=== EXTRACTED ENTRIES ===

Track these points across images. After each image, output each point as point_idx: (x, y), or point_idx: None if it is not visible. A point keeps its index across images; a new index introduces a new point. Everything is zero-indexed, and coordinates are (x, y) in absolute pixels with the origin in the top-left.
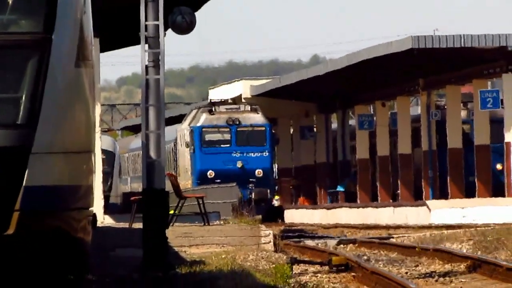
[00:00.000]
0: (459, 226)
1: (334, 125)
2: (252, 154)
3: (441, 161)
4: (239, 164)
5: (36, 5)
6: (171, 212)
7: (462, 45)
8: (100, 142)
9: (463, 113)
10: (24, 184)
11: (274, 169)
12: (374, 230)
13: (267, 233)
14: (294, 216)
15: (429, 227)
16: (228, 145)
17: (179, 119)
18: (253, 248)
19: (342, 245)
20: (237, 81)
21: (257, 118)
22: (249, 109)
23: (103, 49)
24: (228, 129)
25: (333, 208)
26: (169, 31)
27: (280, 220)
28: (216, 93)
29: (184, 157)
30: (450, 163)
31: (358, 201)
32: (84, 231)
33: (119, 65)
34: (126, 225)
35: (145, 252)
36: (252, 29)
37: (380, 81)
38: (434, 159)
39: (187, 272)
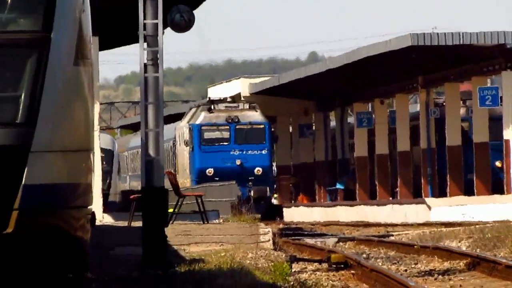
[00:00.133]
0: (458, 224)
1: (333, 123)
2: (251, 152)
3: (440, 159)
4: (238, 162)
5: (35, 3)
6: (170, 210)
7: (461, 43)
8: (99, 140)
9: (462, 111)
10: (23, 182)
11: (273, 167)
12: (373, 228)
13: (266, 231)
14: (293, 214)
15: (428, 224)
16: (227, 143)
17: (178, 117)
18: (252, 246)
19: (341, 243)
20: (236, 79)
21: (256, 116)
22: (248, 107)
23: (102, 47)
24: (227, 127)
25: (332, 206)
26: (168, 29)
27: (279, 218)
28: (215, 91)
29: (183, 155)
30: (449, 161)
31: (357, 199)
32: (83, 230)
33: (117, 64)
34: (125, 223)
35: (145, 250)
36: (251, 27)
37: (378, 79)
38: (433, 157)
39: (187, 270)
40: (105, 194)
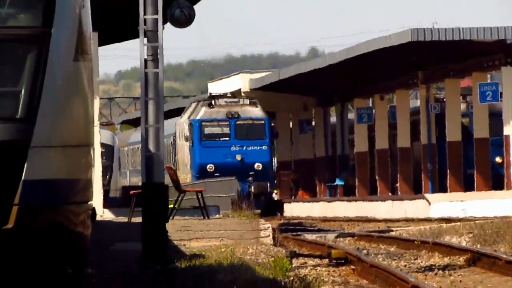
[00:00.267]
0: (458, 219)
1: (333, 119)
2: (252, 147)
3: (440, 155)
4: (238, 158)
5: None
6: (171, 206)
7: (461, 38)
8: (99, 136)
9: (462, 106)
10: (23, 178)
11: (273, 163)
12: (373, 224)
13: (266, 227)
14: (293, 209)
15: (428, 220)
16: (227, 139)
17: (178, 112)
18: (252, 242)
19: (341, 239)
20: (236, 74)
21: (256, 111)
22: (248, 102)
23: (102, 42)
24: (227, 123)
25: (332, 202)
26: (168, 24)
27: (279, 214)
28: (215, 87)
29: (183, 150)
30: (449, 157)
31: (357, 194)
32: (84, 225)
33: (118, 58)
34: (126, 219)
35: (145, 246)
36: (251, 23)
37: (379, 74)
38: (433, 153)
39: (187, 265)
40: (106, 190)
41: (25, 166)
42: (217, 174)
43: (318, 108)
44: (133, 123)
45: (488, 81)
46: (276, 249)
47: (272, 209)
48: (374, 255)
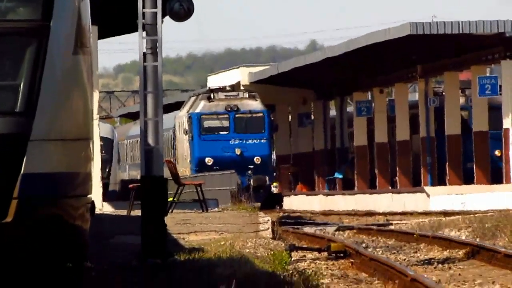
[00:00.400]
0: (457, 213)
1: (332, 112)
2: (251, 141)
3: (439, 148)
4: (237, 151)
5: None
6: (170, 199)
7: (460, 32)
8: (99, 129)
9: (462, 100)
10: (22, 171)
11: (272, 156)
12: (372, 217)
13: (266, 220)
14: (293, 203)
15: (428, 213)
16: (226, 132)
17: (177, 106)
18: (251, 235)
19: (340, 232)
20: (236, 68)
21: (256, 105)
22: (248, 96)
23: (102, 36)
24: (227, 116)
25: (331, 195)
26: (167, 18)
27: (278, 207)
28: (215, 80)
29: (183, 144)
30: (449, 150)
31: (356, 188)
32: (83, 219)
33: (117, 52)
34: (125, 212)
35: (144, 239)
36: (250, 16)
37: (378, 67)
38: (433, 146)
39: (186, 259)
40: (105, 183)
41: (24, 159)
42: (216, 167)
43: (317, 102)
44: (132, 116)
45: (488, 74)
46: (275, 243)
47: (271, 203)
48: (373, 248)
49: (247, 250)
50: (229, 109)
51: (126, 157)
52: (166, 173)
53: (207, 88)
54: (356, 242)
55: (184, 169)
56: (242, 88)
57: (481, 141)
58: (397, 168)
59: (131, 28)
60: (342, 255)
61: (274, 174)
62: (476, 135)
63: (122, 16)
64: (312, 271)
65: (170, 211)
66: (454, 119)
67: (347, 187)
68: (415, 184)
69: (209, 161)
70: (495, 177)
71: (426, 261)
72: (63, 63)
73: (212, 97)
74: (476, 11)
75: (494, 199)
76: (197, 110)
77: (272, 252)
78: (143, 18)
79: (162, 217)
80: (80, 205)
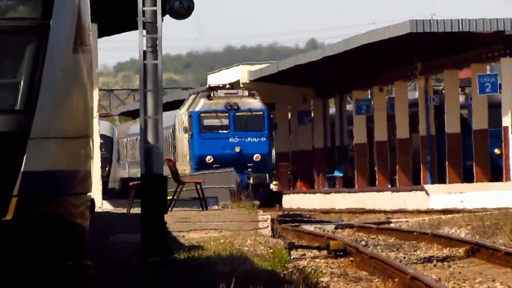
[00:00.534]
0: (457, 211)
1: (332, 110)
2: (250, 139)
3: (439, 146)
4: (237, 149)
5: None
6: (170, 197)
7: (460, 30)
8: (99, 127)
9: (461, 98)
10: (22, 169)
11: (272, 154)
12: (372, 215)
13: (265, 218)
14: (292, 201)
15: (428, 212)
16: (226, 130)
17: (177, 104)
18: (251, 233)
19: (340, 230)
20: (235, 66)
21: (255, 103)
22: (247, 94)
23: (101, 34)
24: (227, 114)
25: (331, 193)
26: (167, 16)
27: (278, 205)
28: (214, 78)
29: (183, 142)
30: (448, 148)
31: (356, 186)
32: (82, 217)
33: (117, 50)
34: (125, 210)
35: (144, 237)
36: (250, 14)
37: (377, 65)
38: (432, 144)
39: (186, 257)
40: (105, 181)
41: (24, 157)
42: (216, 165)
43: (317, 100)
44: (132, 114)
45: (487, 72)
46: (274, 241)
47: (270, 201)
48: (373, 246)
49: (247, 248)
50: (229, 107)
51: (126, 155)
52: (166, 171)
53: (207, 86)
54: (355, 240)
55: (184, 167)
56: (241, 86)
57: (481, 139)
58: (397, 166)
59: (131, 26)
60: (341, 253)
61: (274, 172)
62: (476, 133)
63: (122, 14)
64: (312, 269)
65: (170, 209)
66: (454, 117)
67: (347, 185)
68: (415, 182)
69: (209, 159)
70: (495, 175)
71: (426, 259)
72: (63, 61)
73: (212, 95)
74: (476, 10)
75: (494, 197)
76: (197, 108)
77: (271, 250)
78: (143, 16)
79: (162, 215)
80: (80, 203)
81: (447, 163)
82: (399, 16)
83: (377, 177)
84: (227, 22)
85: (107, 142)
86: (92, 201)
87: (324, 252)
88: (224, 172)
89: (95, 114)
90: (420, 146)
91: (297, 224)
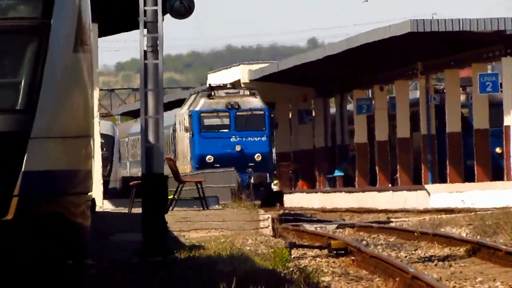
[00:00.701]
0: (458, 210)
1: (332, 110)
2: (251, 138)
3: (440, 145)
4: (238, 149)
5: None
6: (170, 196)
7: (461, 29)
8: (99, 127)
9: (462, 97)
10: (23, 169)
11: (273, 154)
12: (373, 215)
13: (266, 218)
14: (293, 200)
15: (428, 211)
16: (227, 130)
17: (178, 104)
18: (252, 233)
19: (340, 230)
20: (236, 65)
21: (256, 102)
22: (248, 93)
23: (102, 34)
24: (227, 114)
25: (331, 193)
26: (168, 16)
27: (279, 205)
28: (215, 78)
29: (183, 141)
30: (449, 147)
31: (357, 185)
32: (83, 216)
33: (117, 50)
34: (125, 210)
35: (144, 237)
36: (251, 14)
37: (378, 65)
38: (433, 143)
39: (186, 256)
40: (106, 181)
41: (25, 157)
42: (217, 165)
43: (317, 99)
44: (133, 114)
45: (488, 71)
46: (275, 240)
47: (271, 200)
48: (374, 246)
49: (247, 248)
50: (230, 107)
51: (127, 154)
52: (167, 171)
53: (208, 85)
54: (356, 240)
55: (185, 166)
56: (242, 85)
57: (482, 139)
58: (398, 166)
59: (131, 25)
60: (342, 252)
61: (275, 171)
62: (477, 132)
63: (123, 13)
64: (313, 268)
65: (170, 208)
66: (454, 117)
67: (348, 184)
68: (416, 182)
69: (209, 158)
70: (496, 174)
71: (427, 259)
72: (63, 61)
73: (212, 94)
74: (476, 10)
75: (495, 197)
76: (198, 108)
77: (272, 250)
78: (144, 15)
79: (162, 215)
80: (80, 202)
81: (448, 163)
82: (399, 16)
83: (378, 177)
84: (227, 22)
85: (108, 142)
86: (93, 200)
87: (325, 251)
88: (225, 171)
89: (96, 113)
90: (421, 145)
91: (298, 223)
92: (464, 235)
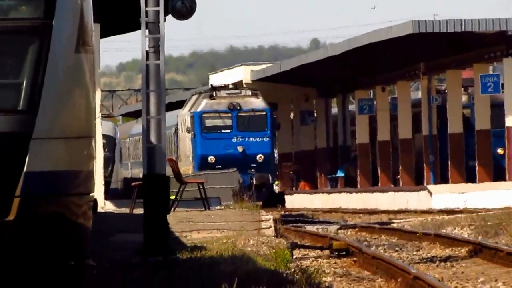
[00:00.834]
0: (460, 211)
1: (334, 110)
2: (253, 139)
3: (442, 146)
4: (240, 149)
5: None
6: (172, 197)
7: (462, 30)
8: (101, 127)
9: (464, 98)
10: (24, 169)
11: (274, 154)
12: (374, 215)
13: (268, 218)
14: (295, 201)
15: (430, 212)
16: (229, 130)
17: (180, 104)
18: (253, 233)
19: (342, 230)
20: (238, 66)
21: (258, 103)
22: (250, 94)
23: (104, 34)
24: (229, 114)
25: (333, 193)
26: (169, 16)
27: (280, 205)
28: (217, 79)
29: (185, 142)
30: (451, 148)
31: (359, 186)
32: (85, 217)
33: (119, 50)
34: (127, 210)
35: (146, 237)
36: (252, 14)
37: (380, 65)
38: (435, 144)
39: (188, 257)
40: (107, 181)
41: (27, 158)
42: (218, 165)
43: (319, 100)
44: (135, 115)
45: (490, 72)
46: (277, 241)
47: (273, 201)
48: (375, 246)
49: (249, 248)
50: (232, 108)
51: (129, 155)
52: (169, 172)
53: (210, 86)
54: (358, 240)
55: (187, 167)
56: (244, 86)
57: (484, 139)
58: (400, 166)
59: (133, 26)
60: (344, 253)
61: (276, 172)
62: (479, 133)
63: (125, 14)
64: (315, 269)
65: (172, 209)
66: (456, 117)
67: (350, 185)
68: (418, 182)
69: (211, 159)
70: (498, 175)
71: (429, 259)
72: (65, 62)
73: (214, 95)
74: (476, 10)
75: (497, 197)
76: (200, 109)
77: (274, 250)
78: (146, 16)
79: (164, 215)
80: (82, 203)
81: (449, 163)
82: (400, 17)
83: (379, 177)
84: (227, 22)
85: (110, 143)
86: (95, 201)
87: (327, 252)
88: (227, 172)
89: (98, 114)
90: (423, 146)
91: (299, 224)
92: (465, 235)
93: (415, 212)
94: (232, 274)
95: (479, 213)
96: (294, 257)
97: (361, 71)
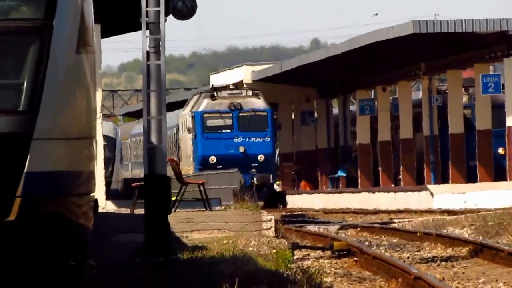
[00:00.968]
0: (461, 211)
1: (335, 110)
2: (254, 139)
3: (442, 146)
4: (241, 149)
5: None
6: (173, 198)
7: (463, 30)
8: (102, 128)
9: (465, 98)
10: (25, 170)
11: (276, 154)
12: (375, 215)
13: (269, 219)
14: (295, 201)
15: (431, 212)
16: (230, 130)
17: (181, 104)
18: (254, 234)
19: (343, 230)
20: (239, 66)
21: (259, 103)
22: (251, 94)
23: (104, 35)
24: (230, 114)
25: (334, 193)
26: (170, 16)
27: (281, 206)
28: (218, 79)
29: (186, 142)
30: (452, 148)
31: (360, 186)
32: (86, 217)
33: (120, 51)
34: (128, 211)
35: (147, 237)
36: (253, 14)
37: (381, 66)
38: (436, 144)
39: (189, 257)
40: (108, 182)
41: (28, 158)
42: (219, 166)
43: (320, 100)
44: (136, 115)
45: (491, 72)
46: (278, 241)
47: (274, 201)
48: (376, 246)
49: (250, 249)
50: (233, 108)
51: (130, 155)
52: (169, 172)
53: (210, 86)
54: (359, 241)
55: (188, 167)
56: (245, 86)
57: (485, 139)
58: (401, 166)
59: (134, 26)
60: (345, 253)
61: (277, 172)
62: (480, 133)
63: (125, 14)
64: (316, 269)
65: (173, 209)
66: (457, 117)
67: (351, 185)
68: (419, 182)
69: (212, 159)
70: (498, 175)
71: (430, 259)
72: (66, 62)
73: (215, 95)
74: (476, 10)
75: (498, 197)
76: (200, 109)
77: (275, 251)
78: (146, 16)
79: (165, 216)
80: (83, 203)
81: (450, 163)
82: (400, 17)
83: (380, 177)
84: (227, 22)
85: (110, 143)
86: (96, 201)
87: (328, 252)
88: (228, 172)
89: (98, 114)
90: (424, 146)
91: (300, 224)
92: (466, 235)
93: (416, 212)
94: (233, 274)
95: (480, 213)
96: (295, 257)
97: (362, 71)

===

*WHAT YOU HAVE TO DO:* Nothing but the lines from the start of the listing through the line with "39: (187, 272)" belongs in the answer, each one retyped exactly and without pictures.

*EXERCISE SOLUTION:*
Track these points across images. After each image, output each point as point_idx: (x, y), or point_idx: None if it is not visible. A point keeps its index across images; a new index introduces a new point. Everything is zero-indexed, and coordinates are (x, y) in absolute pixels with the origin in the top-left.
[00:00.000]
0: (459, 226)
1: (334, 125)
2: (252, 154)
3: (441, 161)
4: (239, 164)
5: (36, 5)
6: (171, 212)
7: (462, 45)
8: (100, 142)
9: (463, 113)
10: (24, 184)
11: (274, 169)
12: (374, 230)
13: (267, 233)
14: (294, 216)
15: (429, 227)
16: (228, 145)
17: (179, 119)
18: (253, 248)
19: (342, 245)
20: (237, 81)
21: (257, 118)
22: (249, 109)
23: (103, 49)
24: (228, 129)
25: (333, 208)
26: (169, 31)
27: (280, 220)
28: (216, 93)
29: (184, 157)
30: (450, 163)
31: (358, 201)
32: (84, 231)
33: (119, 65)
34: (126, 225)
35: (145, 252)
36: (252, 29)
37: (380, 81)
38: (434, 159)
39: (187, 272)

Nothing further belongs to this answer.